▼
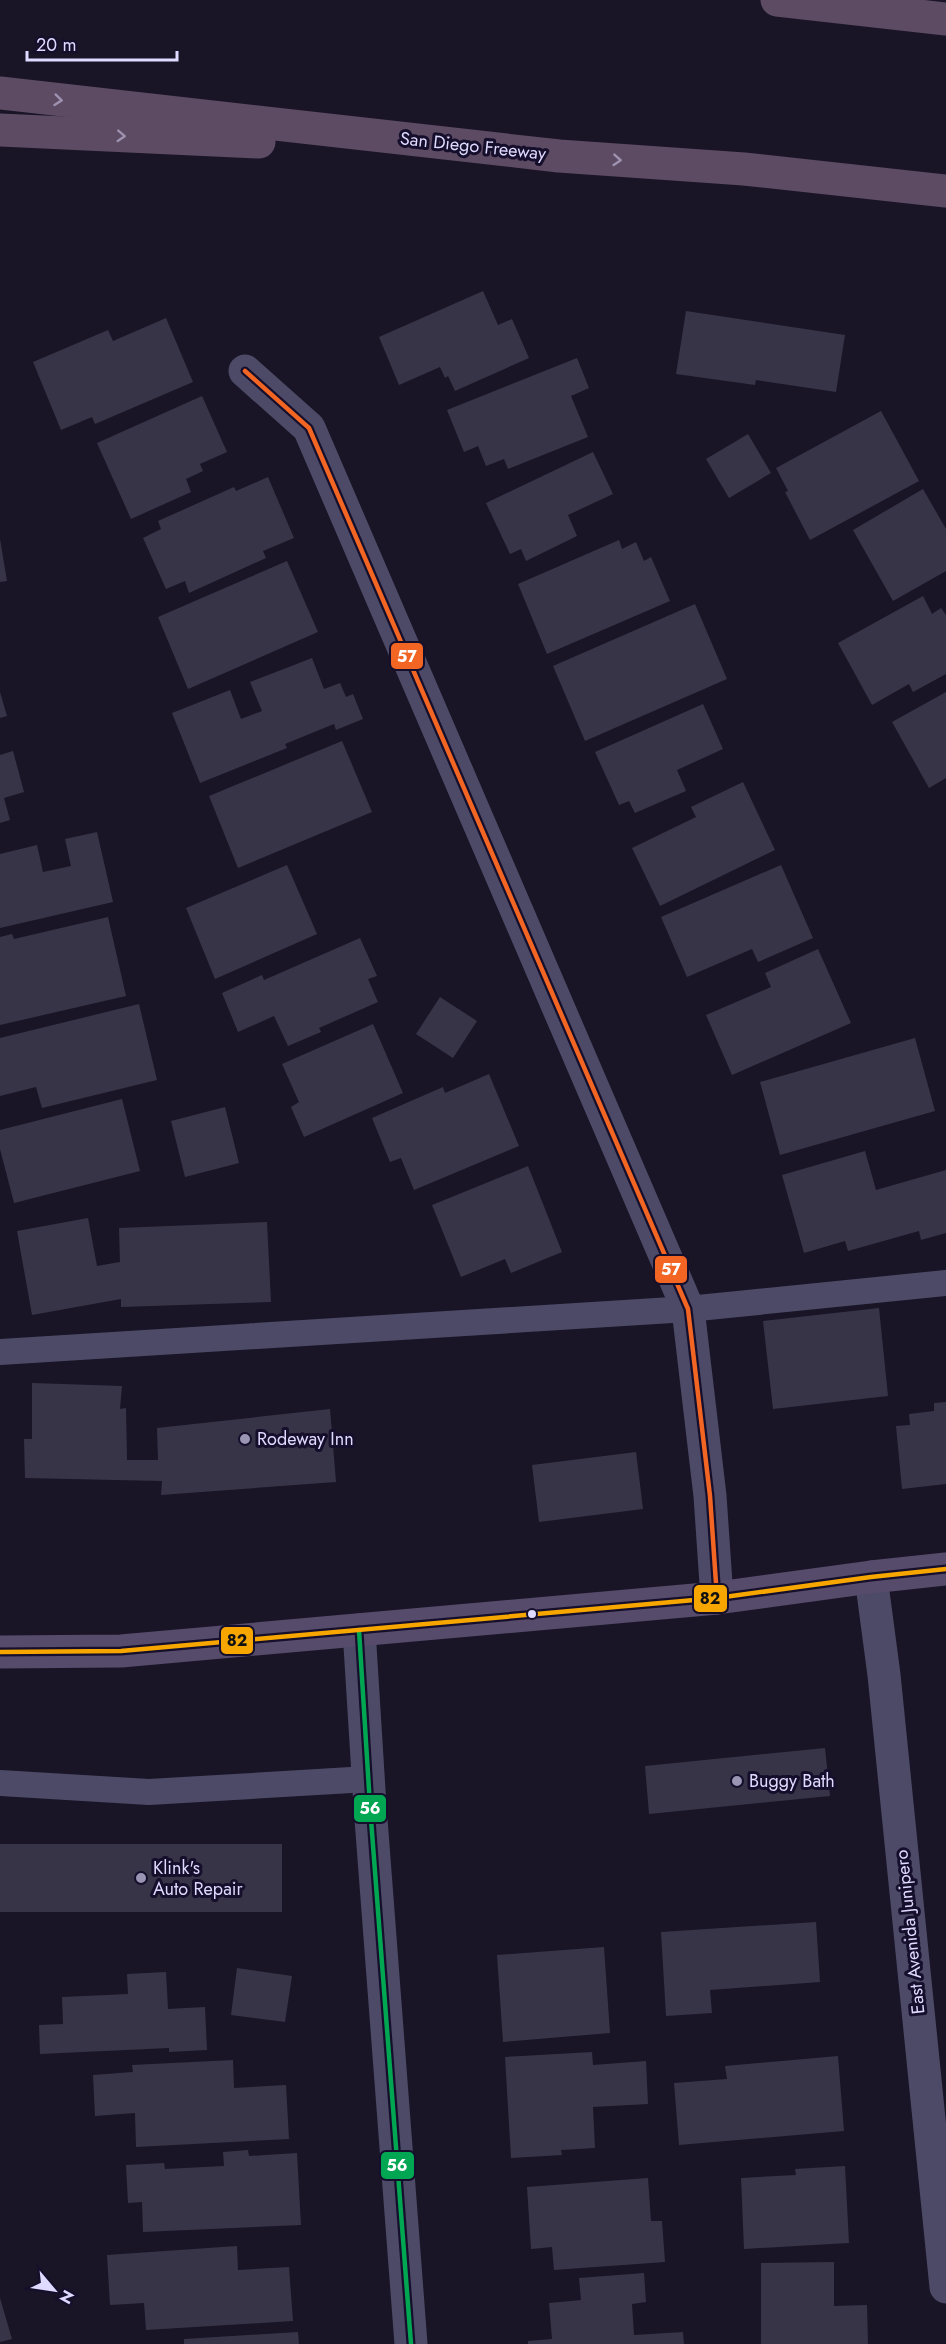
<svg xmlns="http://www.w3.org/2000/svg" width="946" height="2344" font-family="Jost,sans-serif">
  <rect width="100%" height="100%" fill="#191526"/>
  <g fill="#383447">
    <polygon points="483,291 498,325 512,319 529,358 455,391 448,376 445,378 440,367 399,385 379,337"/>
    <polygon points="686,311 845,335 836,392 756,380 755,385 676,374"/>
    <polygon points="166,318 193,382 95,424 92,417 61,430 33,362 108,330 113,341"/>
    <polygon points="577,358 589,388 571,396 588,437 508,469 504,459 486,466 478,446 464,452 447,410"/>
    <polygon points="202,396 227,452 200,464 203,471 186,479 191,492 131,519 97,443"/>
    <polygon points="881,411 919,481 810,540 785,492 788,491 776,468"/>
    <polygon points="748,434 771,473 729,498 706,459"/>
    <polygon points="593,452 613,494 568,515 577,536 526,561 521,549 510,554 486,503"/>
    <polygon points="268,477 294,538 263,551 266,558 189,593 185,581 166,589 143,538 161,529 158,521 234,487 236,491"/>
    <polygon points="923,489 946,529 946,571 893,601 853,530"/>
    <polygon points="0,539 7,581 0,582"/>
    <polygon points="619,540 622,549 636,542 644,561 651,557 670,601 547,654 518,584"/>
    <polygon points="287,561 318,632 188,689 158,617"/>
    <polygon points="923,596 932,614 941,608 946,615 946,674 913,692 909,684 872,705 838,643"/>
    <polygon points="695,604 727,679 585,741 553,666"/>
    <polygon points="312,658 324,689 340,683 346,697 353,694 363,719 336,730 334,724 285,744 287,748 200,783 172,713 230,690 241,719 262,711 250,682"/>
    <polygon points="0,692 7,716 0,718"/>
    <polygon points="946,692 946,778 929,788 892,722"/>
    <polygon points="703,704 723,749 677,770 686,791 635,813 629,801 619,805 595,752"/>
    <polygon points="342,741 372,812 238,868 209,796"/>
    <polygon points="13,751 24,792 4,798 10,820 0,823 0,755"/>
    <polygon points="743,782 775,850 660,906 632,848 696,817 691,807"/>
    <polygon points="97,832 113,902 0,928 0,854 37,845 43,872 71,866 65,839"/>
    <polygon points="287,865 317,934 215,979 186,908"/>
    <polygon points="781,865 813,938 758,962 752,949 687,977 661,917"/>
    <polygon points="108,917 126,996 0,1025 0,937 12,934 14,939"/>
    <polygon points="360,938 377,976 368,979 378,1002 319,1028 321,1032 288,1046 274,1016 238,1032 222,993 262,975 264,980"/>
    <polygon points="818,949 851,1023 732,1075 706,1015 771,987 765,973"/>
    <polygon points="440,997 477,1021 453,1058 416,1034"/>
    <polygon points="139,1004 157,1080 42,1108 36,1087 0,1096 0,1038"/>
    <polygon points="373,1024 403,1093 304,1137 291,1107 299,1102 282,1064"/>
    <polygon points="915,1038 935,1111 780,1155 760,1082"/>
    <polygon points="489,1074 519,1146 414,1190 401,1158 390,1162 372,1118 443,1087 445,1093"/>
    <polygon points="122,1099 140,1171 14,1203 0,1149 0,1130"/>
    <polygon points="225,1107 239,1163 185,1177 171,1121"/>
    <polygon points="865,1151 876,1190 946,1170 946,1233 921,1240 919,1231 848,1251 845,1241 804,1253 782,1175"/>
    <polygon points="528,1166 562,1252 511,1273 505,1259 461,1277 432,1205"/>
    <polygon points="88,1218 97,1266 120,1262 119,1228 267,1222 271,1302 121,1307 121,1299 32,1315 17,1231"/>
    <polygon points="879,1308 888,1396 773,1409 763,1321"/>
    <polygon points="32,1383 122,1386 120,1409 126,1408 127,1460 158,1460 157,1428 330,1409 336,1482 161,1495 162,1481 25,1478 24,1439 32,1439"/>
    <polygon points="946,1402 946,1484 902,1489 896,1426 910,1425 909,1414 934,1411 934,1403"/>
    <polygon points="636,1452 643,1509 539,1522 532,1465"/>
    <polygon points="825,1748 830,1796 649,1814 645,1766"/>
    <rect x="0" y="1844" width="282" height="68"/>
    <polygon points="816,1922 820,1982 710,1990 712,2013 666,2016 661,1932"/>
    <polygon points="604,1947 610,2033 503,2042 497,1955"/>
    <polygon points="237,1968 292,1976 285,2022 231,2015"/>
    <polygon points="166,1972 168,2009 205,2007 207,2050 169,2052 169,2048 40,2054 39,2025 63,2024 62,1997 128,1994 127,1974"/>
    <polygon points="592,2052 593,2065 646,2061 648,2104 593,2107 595,2148 561,2150 562,2155 511,2158 505,2057"/>
    <polygon points="838,2056 844,2131 679,2145 674,2083 727,2079 725,2066"/>
    <polygon points="233,2060 234,2088 286,2085 289,2139 136,2147 135,2113 95,2116 93,2075 133,2072 132,2065"/>
    <polygon points="248,2150 249,2156 297,2153 301,2225 143,2232 142,2202 128,2203 126,2165 164,2163 165,2169 224,2166 223,2152"/>
    <polygon points="845,2166 849,2243 744,2249 741,2178 796,2175 795,2169"/>
    <polygon points="648,2178 651,2221 662,2221 665,2262 554,2270 552,2247 531,2249 527,2187"/>
    <polygon points="237,2246 238,2270 289,2267 293,2321 146,2330 144,2303 110,2305 107,2255"/>
    <polygon points="834,2262 834,2306 867,2305 868,2344 761,2344 761,2263"/>
    <polygon points="644,2273 646,2302 632,2304 634,2335 683,2332 684,2344 528,2344 528,2341 552,2339 549,2303 581,2300 579,2278"/>
    <polygon points="0,2298 12,2339 0,2342"/>
    <polygon points="298,2332 299,2344 184,2344 184,2339"/>
  </g>
  <g fill="none" stroke-linecap="round" stroke-linejoin="round">
    <g stroke="#4c4a67" stroke-width="26">
      <polyline points="0,1352 688,1309 946,1283"/>
      <polyline points="0,1783 149,1792 368,1779"/>
    </g>
    <g stroke="#4c4a67" stroke-width="33">
      <polyline points="245,371 309,428 688,1309 710,1496 717,1598"/>
      <polyline points="871,1577 884,1675 946,2287"/>
    </g>
    <polyline stroke="#4c4a67" stroke-width="33" points="359,1630 370,1806 411,2344"/>
    <polyline stroke="#564b6b" stroke-width="33" points="0,1652 121,1651 717,1598 871,1577 946,1569"/>
    <g stroke="#5d4a63" stroke-width="33">
      <polyline points="777,0 946,19"/>
      <polyline points="0,93 559,156 744,169 946,191"/>
      <polyline points="0,130 259,142"/>
    </g>
    <defs>
      <polyline id="bus-1" points="245,371 309,428 688,1309 710,1496 717,1598"/>
      <polyline id="bus-2" points="359,1630 370,1806 411,2344"/>
      <polyline id="bus-3" points="0,1652 121,1651 717,1598 871,1577 946,1569"/>
    </defs>
    <use href="#bus-1" stroke="#150f2c" stroke-width="9"/>
    <use href="#bus-2" stroke="#150f2c" stroke-width="9"/>
    <use href="#bus-3" stroke="#150f2c" stroke-width="9"/>
    <use href="#bus-1" stroke="#f26522" stroke-width="4.5"/>
    <use href="#bus-2" stroke="#00a651" stroke-width="4.5"/>
    <use href="#bus-3" stroke="#f7a600" stroke-width="4.5"/>
  </g>
  <defs><path id="oneway-chevron" d="M-2-3.5L2.5 0L-2 3.5" fill="none" stroke-width="1.6" stroke-linecap="round" stroke-linejoin="round" transform="scale(1.5)"/></defs>
  <g stroke="#9e92b1">
    <use href="#oneway-chevron" transform="translate(58 100) rotate(6)"/>
    <use href="#oneway-chevron" transform="translate(121 136) rotate(3)"/>
    <use href="#oneway-chevron" transform="translate(617 160) rotate(4)"/>
  </g>
  <g fill="#9a95b3" stroke="#150f2c" stroke-width="2">
    <circle cx="245" cy="1439" r="6"/>
    <circle cx="737" cy="1781" r="6"/>
    <circle cx="141" cy="1878" r="6"/>
  </g>
  <circle fill="#dfdaff" stroke="#150f2c" stroke-width="2" cx="532" cy="1614" r="5"/>
  <g text-anchor="middle" dominant-baseline="central" stroke-width="6" stroke-linejoin="round" paint-order="stroke">
    <g font-size="18" fill="#dfdaff" stroke="#150f2c">
      <text transform="translate(473 146) rotate(6)">San Diego Freeway</text>
      <text transform="translate(910 1932) rotate(-96)">East Avenida Junipero</text>
    </g>
    <g font-size="18" fill="#dfdaff" stroke="#150f2c" text-anchor="start">
      <text x="257" y="1439">Rodeway Inn</text>
      <text x="749" y="1781">Buggy Bath</text>
      <text x="153" y="1868">Klink's<tspan x="153" dy="21">Auto Repair</tspan></text>
    </g>
  </g>
  <g stroke="#150f2c" stroke-width="2">
    <rect x="390" y="642" width="34" height="28" rx="6" fill="#f26522"/>
    <rect x="654" y="1255" width="34" height="29" rx="6" fill="#f26522"/>
    <rect x="693" y="1584" width="35" height="29" rx="6" fill="#f7a600"/>
    <rect x="220" y="1626" width="34" height="29" rx="6" fill="#f7a600"/>
    <rect x="353" y="1794" width="34" height="29" rx="6" fill="#00a651"/>
    <rect x="380" y="2151" width="35" height="29" rx="6" fill="#00a651"/>
  </g>
  <g font-size="16" text-anchor="middle" font-weight="bold" fill="#fff">
    <text x="407" y="662">57</text>
    <text x="671" y="1275">57</text>
    <text x="370" y="1814">56</text>
    <text x="397" y="2171">56</text>
  </g>
  <g font-size="16" text-anchor="middle" font-weight="bold" fill="#111">
    <text x="710" y="1604">82</text>
    <text x="237" y="1646">82</text>
  </g>
  <g transform="translate(54 2290) rotate(119)" stroke="#150f2c" stroke-width="4.5" paint-order="stroke">
  <path d="M0-4.5L10 22L0 15L-10 22Z" fill="#dfdaff"/>
  <text y="-9" font-size="16" font-weight="bold" text-anchor="middle" fill="#dfdaff">N</text>
  </g>
  <path d="M27 51v9h150v-9" fill="none" stroke="#dfdaff" stroke-width="3"/>
  <text x="36" y="51" font-size="18" fill="#dfdaff" stroke="#150f2c" stroke-width="4.5" paint-order="stroke">20 m</text>
</svg>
▲
Each line that contains "chevron" is to be copied from the listing above.

Written reply -
  <defs><path id="oneway-chevron" d="M-2-3.5L2.5 0L-2 3.5" fill="none" stroke-width="1.6" stroke-linecap="round" stroke-linejoin="round" transform="scale(1.5)"/></defs>
    <use href="#oneway-chevron" transform="translate(58 100) rotate(6)"/>
    <use href="#oneway-chevron" transform="translate(121 136) rotate(3)"/>
    <use href="#oneway-chevron" transform="translate(617 160) rotate(4)"/>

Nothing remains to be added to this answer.